Siemens' Mobile Imaging Systems Improve Management Of Radiation Therapy
Siemens Healthcare has delivered the first two newly redesigned mobile Biograph 6 TruePoint positron emission tomography and computed tomography (PET-CT) systems to the Florida Radiation Oncology Group (FROG) a division of Integrated Community Oncology Network (ICON), in Jacksonville. A vital provider of cancer care in Northern Florida, FROG physicians see patients at 14 facilities. The new, mobile PET-CT systems will simplify treatment follow-up for many patients who before could have traveled up to 60 miles for necessary follow-up imaging.
"PET-CT imaging has become critical in radiation oncology patient management," said Shyam Paryani, MD, MS, MHA, director of FROG. "Patients will benefit from having these mobile scanners in their communities. They need multiple PET-CT scans throughout the course of treatment and bringing the imaging to them will spare them a multiple-hour drive when they already are in poor health."
FROG is the first customer to receive Siemens' enhanced mobile Biograph systems. The system has been completely redesigned to incorporate hardware improvements such as a shorter gantry to reclaim critical space in the scan room, a special cantilevered patient handling system with automatic lock-down and a completely integrated closed loop cooling system with no external chilling requirement. The new mobile systems also boast significant workflow improvements to facilitate remote operation and support for multiple site connectivity. The mobile system has over 50% faster set-up times, an advanced media viewer and front mounted gating inputs, adding up to improved ergonomics and ease of use.

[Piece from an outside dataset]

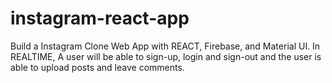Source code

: # instagram-react-app

Build a Instagram Clone Web App with REACT, Firebase, and Material UI.
In REALTIME, A user will be able to sign-up, login and sign-out and
the user is able to upload posts and leave comments.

These are also the first mobile PET-CT systems to feature TrueV, extended field of view technology and they are upgradeable to High-Definition PET (HD- PET), the newest innovation in PET-CT technology from Siemens, which provides distortion-free imaging throughout the entire field of view. When TrueV and HD-PET are combined, FROG physicians will have a larger and clearer field of view than they have experienced with older technology. The result will yield improved resolution all the way down to 2 mm. That means physicians will be able to clearly visualize the smallest of lesions from the center of the PET image to the edges.
"Our goal is to provide all medical communities with access to the best and newest molecular imaging technologies available," said Michael Reitermann, president, Siemens Healthcare, Molecular Imaging. "By enhancing our mobile PET-CT offerings, patients living in any area of the country can benefit from the promise of earlier, more targeted cancer treatment."
FROG physicians routinely participate in national clinical trials. Now with access to improved mobile imaging they will be able to enroll more patients in these trials of innovative radiation therapy treatment methods. For instance, a number of clinical trials are examining the effects of image- guided radiation therapy, where the goal is to determine if these highly targeted treatments can improve patient outcomes while decreasing the related toxicity when radiation is delivered near critical healthy structures.